Depremin denizle ilgili bir başka olayı da şöyledir. Az önce bahsettiğim enişte, teyzem ve kuzenim birlikte o gece istanbula, tekne için mazot alma bahanesiyle gezmeye gitmek için yola çıkmışlardı. *** Depremin başlamasından tahmini 1-2 dakika kadar önce eniştem, teknenin aldığı yolda bir gariplik olduğunu farkediyor. Öyle ki, biri 720, diğeri 420 beygir gücünde olan 2 motor, tam yol gaz verilmesine rağmen tekneyi ileri götürmekte zorlanıyor. ilk olarak "pervanelere birşey dolandıysa boku yedik" diye düşünen eniştem, koşa koşa makine dairesine iniyor. Ve tam o sırada, tekneye sanki denizin içinden biri balyoz ile vuruyomuşçasına gümbürtü sesleri geliyor.
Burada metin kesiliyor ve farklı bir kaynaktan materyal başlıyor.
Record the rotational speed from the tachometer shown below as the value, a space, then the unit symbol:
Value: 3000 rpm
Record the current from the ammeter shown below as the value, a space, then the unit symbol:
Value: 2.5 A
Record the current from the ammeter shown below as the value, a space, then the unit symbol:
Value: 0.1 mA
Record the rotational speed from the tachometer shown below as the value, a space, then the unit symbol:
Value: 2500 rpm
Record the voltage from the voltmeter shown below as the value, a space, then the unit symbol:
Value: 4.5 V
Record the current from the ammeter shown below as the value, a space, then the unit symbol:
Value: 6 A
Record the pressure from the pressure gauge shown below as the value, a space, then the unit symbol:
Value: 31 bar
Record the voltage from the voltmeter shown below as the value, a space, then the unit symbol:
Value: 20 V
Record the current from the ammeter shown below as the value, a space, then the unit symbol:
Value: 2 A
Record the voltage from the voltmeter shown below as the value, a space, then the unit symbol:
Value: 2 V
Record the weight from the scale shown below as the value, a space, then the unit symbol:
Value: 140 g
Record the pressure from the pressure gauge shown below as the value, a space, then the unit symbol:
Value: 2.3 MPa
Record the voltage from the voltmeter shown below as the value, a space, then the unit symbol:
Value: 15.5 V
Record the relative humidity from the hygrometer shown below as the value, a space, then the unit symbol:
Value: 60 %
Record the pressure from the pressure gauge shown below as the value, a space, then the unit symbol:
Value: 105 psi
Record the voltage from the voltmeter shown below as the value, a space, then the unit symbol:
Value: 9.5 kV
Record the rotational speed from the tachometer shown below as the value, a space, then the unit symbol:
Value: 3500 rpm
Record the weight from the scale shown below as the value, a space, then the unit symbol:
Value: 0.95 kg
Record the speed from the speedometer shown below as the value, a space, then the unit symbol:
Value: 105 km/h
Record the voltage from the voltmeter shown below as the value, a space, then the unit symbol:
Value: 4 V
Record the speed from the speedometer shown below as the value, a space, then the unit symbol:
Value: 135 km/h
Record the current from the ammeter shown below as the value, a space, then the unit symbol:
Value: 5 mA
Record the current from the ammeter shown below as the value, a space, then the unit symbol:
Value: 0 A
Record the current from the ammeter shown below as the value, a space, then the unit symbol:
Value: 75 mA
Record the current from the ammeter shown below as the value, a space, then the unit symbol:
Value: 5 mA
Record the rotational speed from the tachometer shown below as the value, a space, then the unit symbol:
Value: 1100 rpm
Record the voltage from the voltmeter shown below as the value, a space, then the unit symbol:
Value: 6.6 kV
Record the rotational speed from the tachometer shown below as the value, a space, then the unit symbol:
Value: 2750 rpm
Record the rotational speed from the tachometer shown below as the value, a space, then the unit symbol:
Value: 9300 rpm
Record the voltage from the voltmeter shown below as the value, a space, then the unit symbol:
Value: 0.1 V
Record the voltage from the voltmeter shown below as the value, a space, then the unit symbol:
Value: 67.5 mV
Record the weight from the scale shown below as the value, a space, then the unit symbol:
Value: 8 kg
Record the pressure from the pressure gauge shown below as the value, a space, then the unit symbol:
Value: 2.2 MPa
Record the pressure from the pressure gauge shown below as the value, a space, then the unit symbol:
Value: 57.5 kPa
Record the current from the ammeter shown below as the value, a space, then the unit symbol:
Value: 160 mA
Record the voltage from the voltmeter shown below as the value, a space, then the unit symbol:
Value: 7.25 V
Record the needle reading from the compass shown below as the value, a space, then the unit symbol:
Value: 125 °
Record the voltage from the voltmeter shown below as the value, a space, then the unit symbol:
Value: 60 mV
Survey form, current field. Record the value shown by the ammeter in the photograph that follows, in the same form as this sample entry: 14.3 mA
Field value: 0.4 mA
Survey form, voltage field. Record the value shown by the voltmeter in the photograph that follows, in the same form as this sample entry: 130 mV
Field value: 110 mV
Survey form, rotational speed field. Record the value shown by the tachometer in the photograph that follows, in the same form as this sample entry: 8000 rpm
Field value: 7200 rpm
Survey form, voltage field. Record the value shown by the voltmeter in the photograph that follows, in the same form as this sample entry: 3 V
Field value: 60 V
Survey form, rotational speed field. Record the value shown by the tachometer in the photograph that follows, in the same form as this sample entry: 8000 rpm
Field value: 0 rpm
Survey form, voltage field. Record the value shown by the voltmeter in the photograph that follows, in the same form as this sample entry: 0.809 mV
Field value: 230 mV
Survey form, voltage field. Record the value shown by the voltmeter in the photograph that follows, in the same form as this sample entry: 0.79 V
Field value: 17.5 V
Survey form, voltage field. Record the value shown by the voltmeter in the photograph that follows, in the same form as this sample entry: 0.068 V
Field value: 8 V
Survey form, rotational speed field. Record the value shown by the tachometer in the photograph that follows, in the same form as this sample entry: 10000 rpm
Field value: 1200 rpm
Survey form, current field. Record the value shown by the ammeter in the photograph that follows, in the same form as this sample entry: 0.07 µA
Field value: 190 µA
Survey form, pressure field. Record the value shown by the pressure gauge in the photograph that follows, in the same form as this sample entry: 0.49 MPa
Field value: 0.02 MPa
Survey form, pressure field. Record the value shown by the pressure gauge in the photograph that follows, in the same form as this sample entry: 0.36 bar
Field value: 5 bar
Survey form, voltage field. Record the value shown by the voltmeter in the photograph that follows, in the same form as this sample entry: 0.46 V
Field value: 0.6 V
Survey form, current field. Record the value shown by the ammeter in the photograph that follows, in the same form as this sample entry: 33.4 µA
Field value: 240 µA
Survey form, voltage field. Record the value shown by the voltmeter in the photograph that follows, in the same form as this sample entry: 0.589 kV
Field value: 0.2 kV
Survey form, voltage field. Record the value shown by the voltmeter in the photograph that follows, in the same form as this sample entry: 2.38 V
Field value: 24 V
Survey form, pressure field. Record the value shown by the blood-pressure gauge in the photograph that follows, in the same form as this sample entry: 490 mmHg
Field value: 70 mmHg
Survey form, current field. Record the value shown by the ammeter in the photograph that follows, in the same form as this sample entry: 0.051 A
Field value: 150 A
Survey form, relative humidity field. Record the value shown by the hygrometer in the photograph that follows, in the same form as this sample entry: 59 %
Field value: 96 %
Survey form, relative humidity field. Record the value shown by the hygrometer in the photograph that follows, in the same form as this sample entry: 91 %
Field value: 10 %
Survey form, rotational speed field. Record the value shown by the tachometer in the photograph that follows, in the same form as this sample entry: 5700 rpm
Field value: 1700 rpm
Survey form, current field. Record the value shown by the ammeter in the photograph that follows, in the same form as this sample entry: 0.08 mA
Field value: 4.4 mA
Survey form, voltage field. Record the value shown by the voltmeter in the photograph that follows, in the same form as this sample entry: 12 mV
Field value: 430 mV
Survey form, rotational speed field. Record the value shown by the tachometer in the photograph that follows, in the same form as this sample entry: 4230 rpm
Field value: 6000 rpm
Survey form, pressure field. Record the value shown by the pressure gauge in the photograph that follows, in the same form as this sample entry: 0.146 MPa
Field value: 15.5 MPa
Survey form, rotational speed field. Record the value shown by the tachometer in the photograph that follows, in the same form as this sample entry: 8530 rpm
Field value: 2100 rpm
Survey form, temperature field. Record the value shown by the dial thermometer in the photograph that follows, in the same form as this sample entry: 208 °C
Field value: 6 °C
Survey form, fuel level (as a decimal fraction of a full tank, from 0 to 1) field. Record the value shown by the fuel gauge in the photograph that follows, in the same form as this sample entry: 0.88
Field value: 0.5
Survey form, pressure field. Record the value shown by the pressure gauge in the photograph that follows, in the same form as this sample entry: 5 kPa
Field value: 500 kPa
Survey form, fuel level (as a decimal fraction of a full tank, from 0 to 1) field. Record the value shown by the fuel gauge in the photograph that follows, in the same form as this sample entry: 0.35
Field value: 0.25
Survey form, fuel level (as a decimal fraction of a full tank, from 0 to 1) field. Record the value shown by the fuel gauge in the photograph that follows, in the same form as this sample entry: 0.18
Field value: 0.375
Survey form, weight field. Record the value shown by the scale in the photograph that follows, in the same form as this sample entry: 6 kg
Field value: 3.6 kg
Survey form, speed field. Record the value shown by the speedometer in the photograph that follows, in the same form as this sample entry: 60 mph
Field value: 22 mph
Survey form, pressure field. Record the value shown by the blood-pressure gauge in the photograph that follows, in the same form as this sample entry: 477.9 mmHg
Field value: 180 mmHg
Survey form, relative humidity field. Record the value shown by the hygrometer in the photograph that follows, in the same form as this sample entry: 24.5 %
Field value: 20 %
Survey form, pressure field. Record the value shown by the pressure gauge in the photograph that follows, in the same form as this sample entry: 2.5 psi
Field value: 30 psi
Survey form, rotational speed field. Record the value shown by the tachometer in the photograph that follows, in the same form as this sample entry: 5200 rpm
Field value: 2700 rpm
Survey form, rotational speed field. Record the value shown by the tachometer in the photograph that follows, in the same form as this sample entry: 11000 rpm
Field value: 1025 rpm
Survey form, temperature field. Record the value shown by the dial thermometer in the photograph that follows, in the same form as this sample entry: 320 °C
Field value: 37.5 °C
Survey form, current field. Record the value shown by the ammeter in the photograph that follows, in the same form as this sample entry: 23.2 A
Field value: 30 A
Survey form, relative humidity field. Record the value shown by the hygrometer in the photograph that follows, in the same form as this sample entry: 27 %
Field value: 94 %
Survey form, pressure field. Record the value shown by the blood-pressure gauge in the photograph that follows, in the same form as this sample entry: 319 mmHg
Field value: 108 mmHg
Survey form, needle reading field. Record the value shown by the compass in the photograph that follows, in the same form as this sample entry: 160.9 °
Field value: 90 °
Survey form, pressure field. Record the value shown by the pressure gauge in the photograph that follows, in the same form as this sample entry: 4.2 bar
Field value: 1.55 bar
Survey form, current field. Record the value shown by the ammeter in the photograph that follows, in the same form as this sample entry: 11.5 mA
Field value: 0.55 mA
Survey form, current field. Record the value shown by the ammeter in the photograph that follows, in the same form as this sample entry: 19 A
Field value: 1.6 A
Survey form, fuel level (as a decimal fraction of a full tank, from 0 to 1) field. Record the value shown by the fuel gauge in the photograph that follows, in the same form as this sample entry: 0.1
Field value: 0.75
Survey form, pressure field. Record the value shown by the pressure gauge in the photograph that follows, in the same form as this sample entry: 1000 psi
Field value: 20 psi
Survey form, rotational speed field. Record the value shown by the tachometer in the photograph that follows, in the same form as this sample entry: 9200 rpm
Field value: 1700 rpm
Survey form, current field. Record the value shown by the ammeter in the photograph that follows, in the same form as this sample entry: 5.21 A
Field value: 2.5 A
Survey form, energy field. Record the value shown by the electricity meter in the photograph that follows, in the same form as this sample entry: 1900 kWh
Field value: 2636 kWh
Eniştem ne yapacağını bilemiyor, bi aşağı bir yukarı boş boş inip çıkıyor defalarca. Artık çıldıracak bi durumdayken sesler yavaşça kesiliyor. Tekne, az önce onu tutan gücün elinden kaçarcasına birden hızlanmaya başlıyor. Derken telsizden gelen haberler ile anlıyorlar deprem olduğunu.
Eniştem bu olayı ne zaman anlatsa gözlerini kocaman açar, yaşadığı korkuyu hissettirir mimikleriyle. Ve hala anlam veremediğini söyler, o motorların o tekneyi nasıl olup da ileri götüremediğini o birkaç dakika boyunca.